Extracted page text data
------------------------
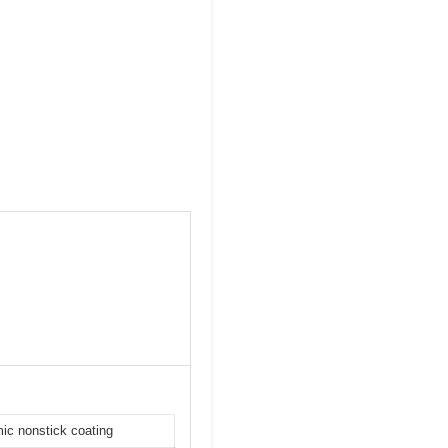
mic nonstick coating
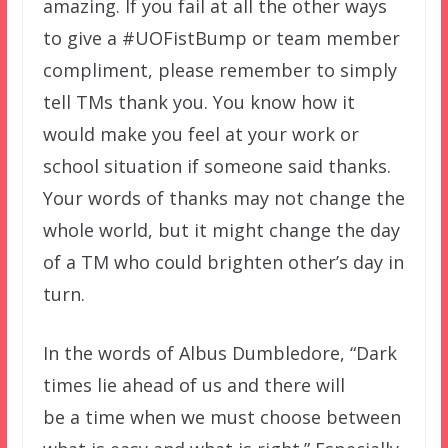
amazing. If you fail at all the other ways
to give a #UOFistBump or team member
compliment, please remember to simply
tell TMs thank you. You know how it
would make you feel at your work or
school situation if someone said thanks.
Your words of thanks may not change the
whole world, but it might change the day
of a TM who could brighten other’s day in
turn.
In the words of Albus Dumbledore, “Dark
times lie ahead of us and there will
be a time when we must choose between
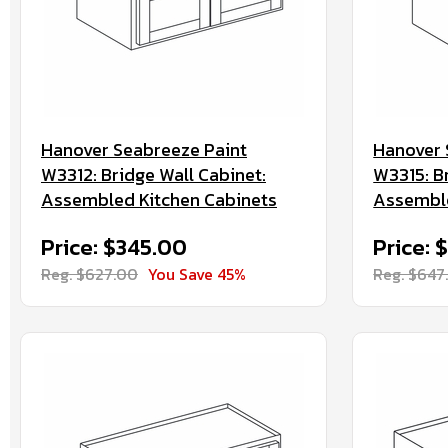
Hanover Seabreeze Paint
Hanover 
W3312: Bridge Wall Cabinet:
W3315: B
Assembled Kitchen Cabinets
Assemble
Price: $345.00
Price: 
Reg. $627.00
You Save 45%
Reg. $647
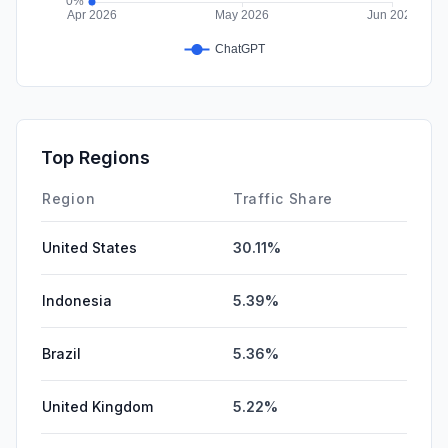
Top Regions
Region
Traffic Share
United States
30.11%
Indonesia
5.39%
Brazil
5.36%
United Kingdom
5.22%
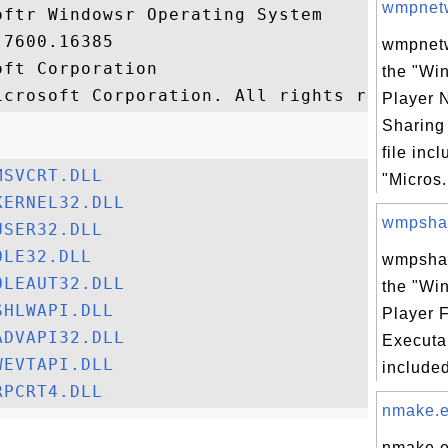
wmpnetwk
ftr Windowsr Operating System

7600.16385

wmpnetw
ft Corporation

the "Wi
Player 
Sharing
file inc
MSVCRT.DLL
"Micros.
KERNEL32.DLL
wmpshare
USER32.DLL
OLE32.DLL
wmpshar
OLEAUT32.DLL
the "Wi
SHLWAPI.DLL
Player 
ADVAPI32.DLL
Executab
WEVTAPI.DLL
included
RPCRT4.DLL
nmake.ex
nmake.e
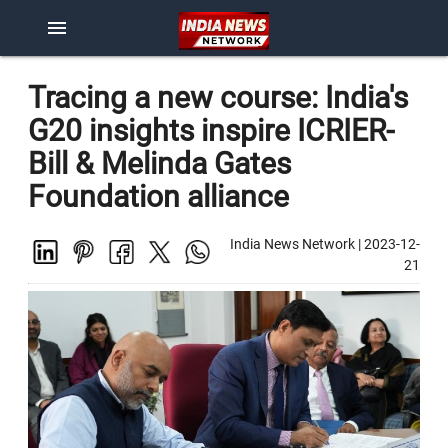
menu
Tracing a new course: India's
G20 insights inspire ICRIER-
Bill & Melinda Gates
Foundation alliance
India News Network
|
2023-12-
21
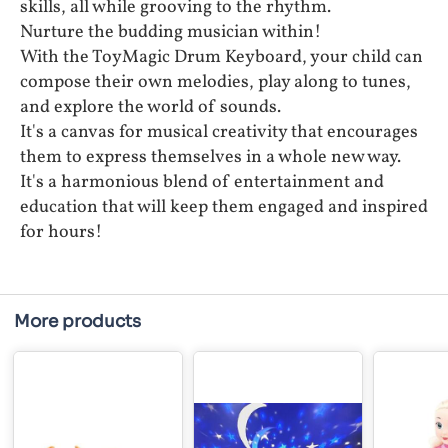
skills, all while grooving to the rhythm.
Nurture the budding musician within!
With the ToyMagic Drum Keyboard, your child can
compose their own melodies, play along to tunes,
and explore the world of sounds.
It's a canvas for musical creativity that encourages
them to express themselves in a whole new way.
It's a harmonious blend of entertainment and
education that will keep them engaged and inspired
for hours!
More products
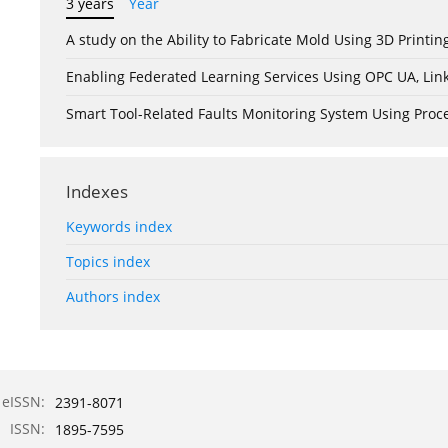
3 years
Year
A study on the Ability to Fabricate Mold Using 3D Print
Enabling Federated Learning Services Using OPC UA, Lin
Smart Tool-Related Faults Monitoring System Using Pro
Indexes
Keywords index
Topics index
Authors index
eISSN:
2391-8071
ISSN:
1895-7595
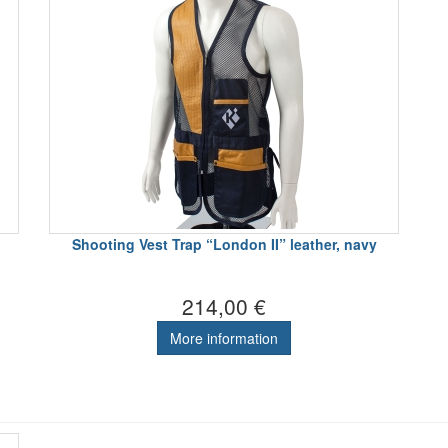
Shooting Vest Trap “London II” leather, navy
214,00 €
More information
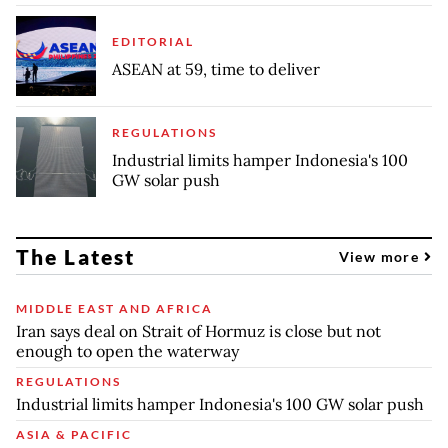
EDITORIAL
ASEAN at 59, time to deliver
REGULATIONS
Industrial limits hamper Indonesia's 100
GW solar push
The Latest
View more
MIDDLE EAST AND AFRICA
Iran says deal on Strait of Hormuz is close but not
enough to open the waterway
REGULATIONS
Industrial limits hamper Indonesia's 100 GW solar push
ASIA & PACIFIC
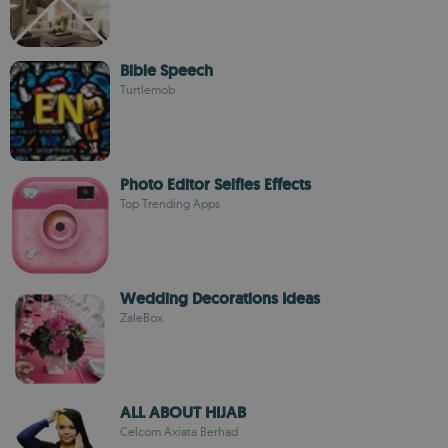
Bible Speech
Turtlemob
Photo Editor Selfies Effects
Top Trending Apps
Wedding Decorations Ideas
ZaleBox
ALL ABOUT HIJAB
Celcom Axiata Berhad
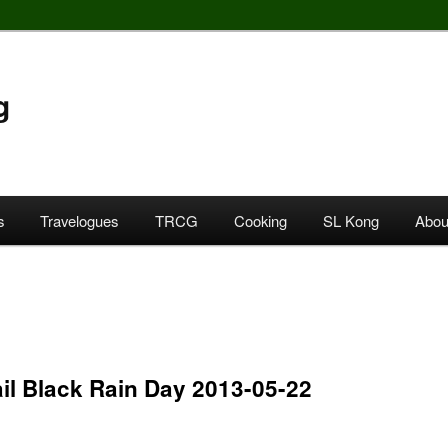
g
s
Travelogues
TRCG
Cooking
SL Kong
Abou
il Black Rain Day 2013-05-22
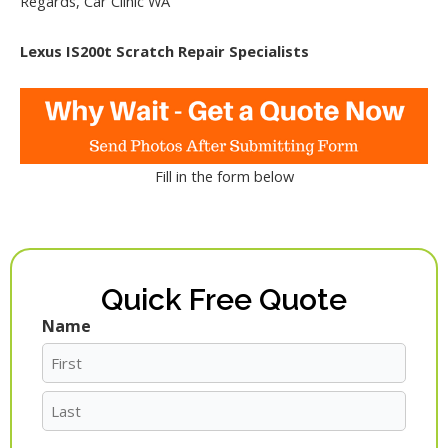
Regards, Car Clinic WA
Lexus IS200t Scratch Repair Specialists
Fill in the form below
Quick Free Quote
Name
First
Last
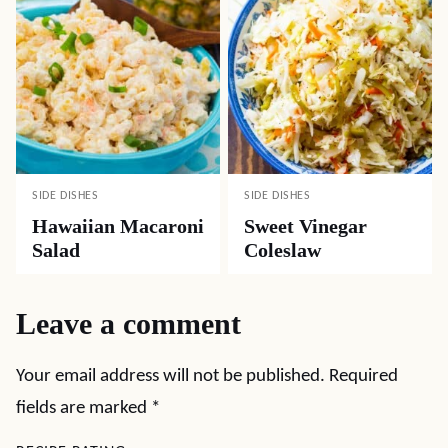
SIDE DISHES
SIDE DISHES
Hawaiian Macaroni
Sweet Vinegar
Salad
Coleslaw
Leave a comment
Your email address will not be published.
Required
fields are marked
*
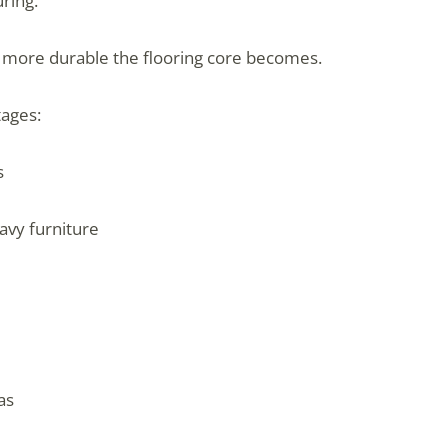
ring.
d more durable the flooring core becomes.
tages:
s
avy furniture
as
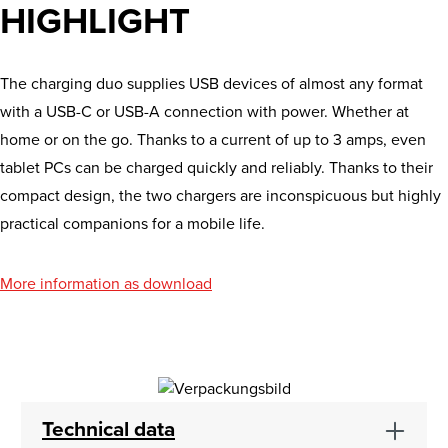
HIGHLIGHT
The charging duo supplies USB devices of almost any format
with a USB-C or USB-A connection with power. Whether at
home or on the go. Thanks to a current of up to 3 amps, even
tablet PCs can be charged quickly and reliably. Thanks to their
compact design, the two chargers are inconspicuous but highly
practical companions for a mobile life.
More information as download
Technical data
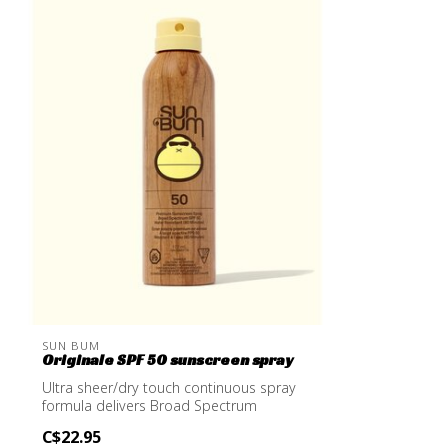
SUN BUM
Originale SPF 50 sunscreen spray
Ultra sheer/dry touch continuous spray
formula delivers Broad Spectrum
protectio...
C$22.95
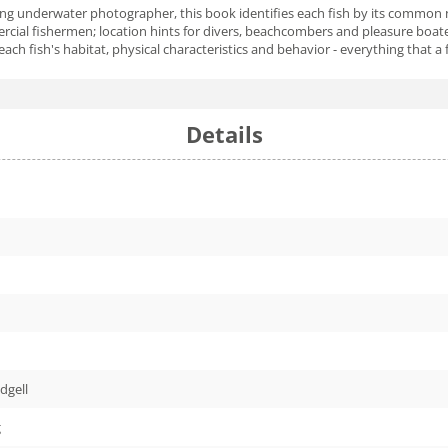
nning underwater photographer, this book identifies each fish by its common 
mercial fishermen; location hints for divers, beachcombers and pleasure boa
 each fish's habitat, physical characteristics and behavior - everything that
Details
dgell
g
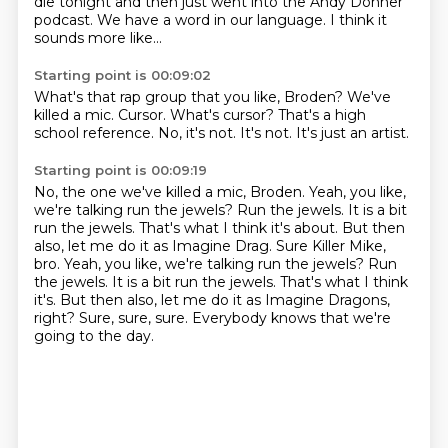
die tonight
and then just went into the Andy Donner
podcast.
We have a word in our language.
I think it
sounds more like...
Starting point is 00:09:02
What's that rap group that you like, Broden?
We've
killed a mic.
Cursor.
What's cursor?
That's a high
school reference.
No, it's not.
It's not.
It's just an artist.
Starting point is 00:09:19
No, the one we've killed a mic, Broden.
Yeah, you like,
we're talking run the jewels?
Run the jewels. It is a bit
run the jewels. That's what I think it's about. But then
also, let me do it as Imagine Drag. Sure Killer Mike,
bro. Yeah, you like, we're talking run the jewels? Run
the jewels.
It is a bit run the jewels.
That's what I think
it's.
But then also, let me do it as Imagine Dragons,
right?
Sure, sure, sure.
Everybody knows that we're
going to the day.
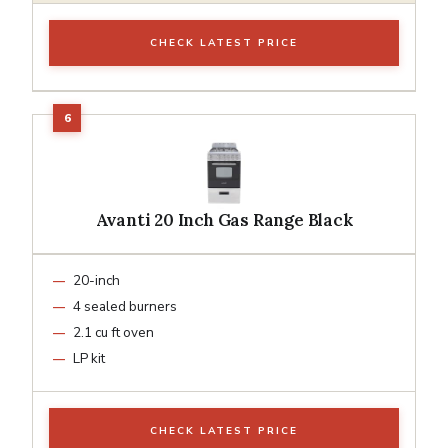
CHECK LATEST PRICE
Avanti 20 Inch Gas Range Black
20-inch
4 sealed burners
2.1 cu ft oven
LP kit
CHECK LATEST PRICE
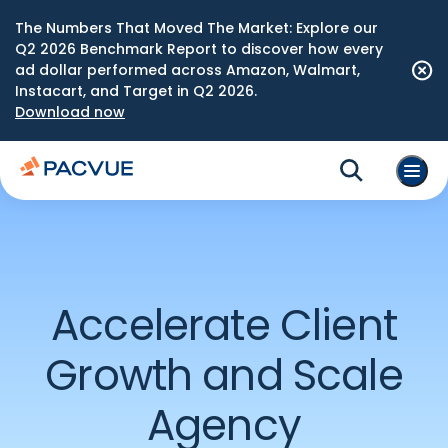
The Numbers That Moved The Market: Explore our
Q2 2026 Benchmark Report to discover how every
ad dollar performed across Amazon, Walmart,
Instacart, and Target in Q2 2026.
Download now
Accelerate Client
Growth and Scale
Agency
------------------------
▶ [PROBLEM STATEMENT] From the records above, return each line that includes "Black".

▶ [SOLUTION]
il Black Rain Day 2013-05-22
Avanti 20 Inch Gas Range Black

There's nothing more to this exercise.